Office space suffer 34pc vacancy on weak demand

Uptake of the office spaces has been low as some companies introduce hybrid working models where the number of days workers report to office has been reduced.

Photo credit: Fotosearch

Commercial property owners who have invested in office spaces are finding it rough as companies cut office usage to save on costs, reducing demand as 34.4 percent of available space remained untaken.

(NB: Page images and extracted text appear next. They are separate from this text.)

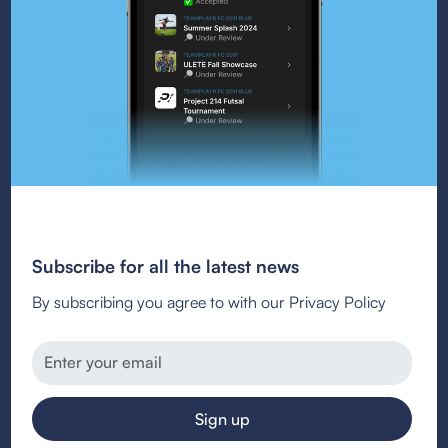
Subscribe for all the latest news
By subscribing you agree to with our Privacy Policy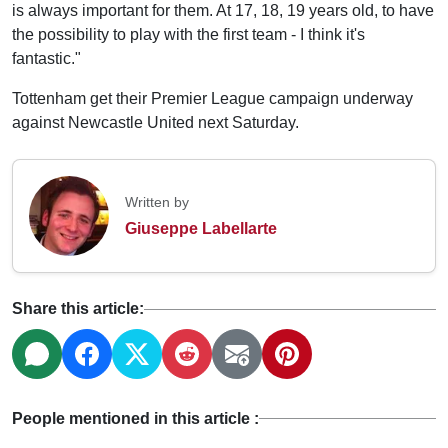
is always important for them. At 17, 18, 19 years old, to have
the possibility to play with the first team - I think it's
fantastic."
Tottenham get their Premier League campaign underway
against Newcastle United next Saturday.
Written by
Giuseppe Labellarte
Share this article:
People mentioned in this article :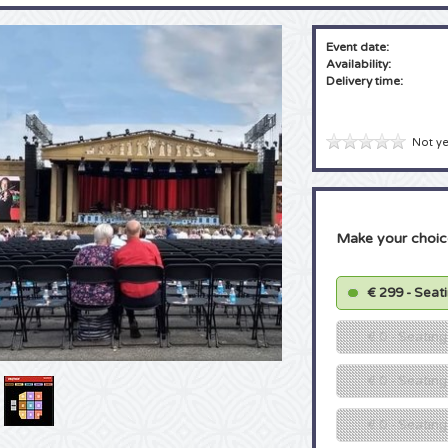
Event date:
Availability:
Delivery time:
Not ye
Make your choic
€ 299 - Seat
€ 0 - Seatin
€ 0 - Seating
€ 0 - Seatin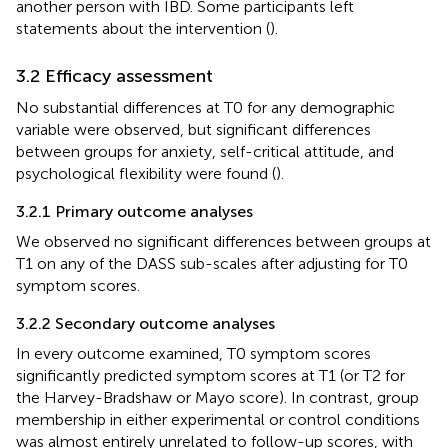
another person with IBD. Some participants left
statements about the intervention (
).
3.2 Efficacy assessment
No substantial differences at T0 for any demographic
variable were observed, but significant differences
between groups for anxiety, self-critical attitude, and
psychological flexibility were found (
).
3.2.1 Primary outcome analyses
We observed no significant differences between groups at
T1 on any of the DASS sub-scales after adjusting for T0
symptom scores.
3.2.2 Secondary outcome analyses
In every outcome examined, T0 symptom scores
significantly predicted symptom scores at T1 (or T2 for
the Harvey-Bradshaw or Mayo score). In contrast, group
membership in either experimental or control conditions
was almost entirely unrelated to follow-up scores, with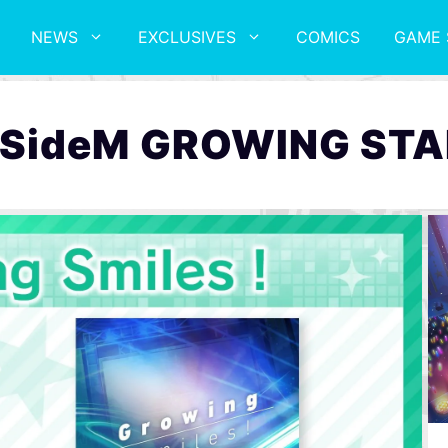
NEWS
EXCLUSIVES
COMICS
GAME 
deM GROWING STA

A new real estate report by the Kenya National Bureau of Statistics reveals that in 2023, while close to two-thirds (63.3 percent) of commercial properties that were advertised for leasing were office spaces, they attracted the lowest demand from the market.

Uptake of the office spaces has been low as some companies introduce hybrid working models where the number of days workers report to office has been reduced, a strategy adopted since the Covid-19 pandemic times to save costs.

“The survey findings indicated that, more than half (63.3 percent) of all advertised rental commercial properties for rent were office buildings/ spaces, followed by retail premises at 16.1 per cent,” notes the 2024 Real Estate Survey report.

During the year, the survey established, 7.7 percent of advertised commercial spaces were in malls, 7.2 percent were in industrial and warehousing properties, 2.6 percent in special purpose properties and 1.7 percent in hotels and other properties in the hospitality sector.

“Suites or condominiums were the least at 0.5 percent,” the survey said.

While office spaces constituted nearly two-thirds of advertised commercial properties for rent, they were however the least leased, with the report attributing lack of clients as a big cause.

Of all the office spaces advertised for renting in 2023, a third (34.4 percent) remained unoccupied at the end of the year due to poor demand, which was the highest rate of unrented space of any commercial property types.

“Commercial properties advertised for rent may not be rented out due to various reasons, such as lack of clients. The survey findings indicated that over 50 percent of all commercial rental properties that were on offer for rent in 2023 were rented during the year,” the survey notes.

While office buildings had 65.6 percent of the properties they advertised rented out, industrial/warehousing properties rented out 81.8 percent of advertised properties, 84.6 percent of the hotels advertised were rented out and 98.3 percent of advertised spaces in malls were taken.

A growing number of companies are putting their employees on working schedules where they are required to report to office only two or three days a week, a change that is turning into a nightmare for investors in office buildings, which are being left vacant.

A 2022 survey by the International Labour Organization (ILO) and the Federation of Kenya Employers (FKE) established that about half of companies expected to continue with the hybrid working approach in their operations after the Covid-19 pandemic, mainly to save costs.

“In the coming years, many enterprises – about half of the ones we surveyed - expect to continue a hybrid approach to work. Enterprises noted that hybrid workplaces can save costs on office space while still allowing human interaction,” the report stated.

The Real Estate Survey notes that in 2023, suites/condominiums and special purpose premises had the highest advertised monthly rent per square foot at Sh140 and Sh150 per respectively.

Average monthly rent for office buildings was Sh106, for hotels was Sh105, malls charged Sh100 and retail spaces Sh115.

The prices varied based on the type and location of the property. 

“Analysis of service charges by type of commercial property revealed that industrial and warehousing properties had the highest service charge, averaging Sh29,047.8 per month in 2023, followed by malls and mixed-use properties with an average service charge of Sh15,746.1 per month. Suites/ condominiums had the lowest service charge averaging Sh4,576.9 per month. The average monthly service charge for office spaces was Sh6,673.2,” the report notes.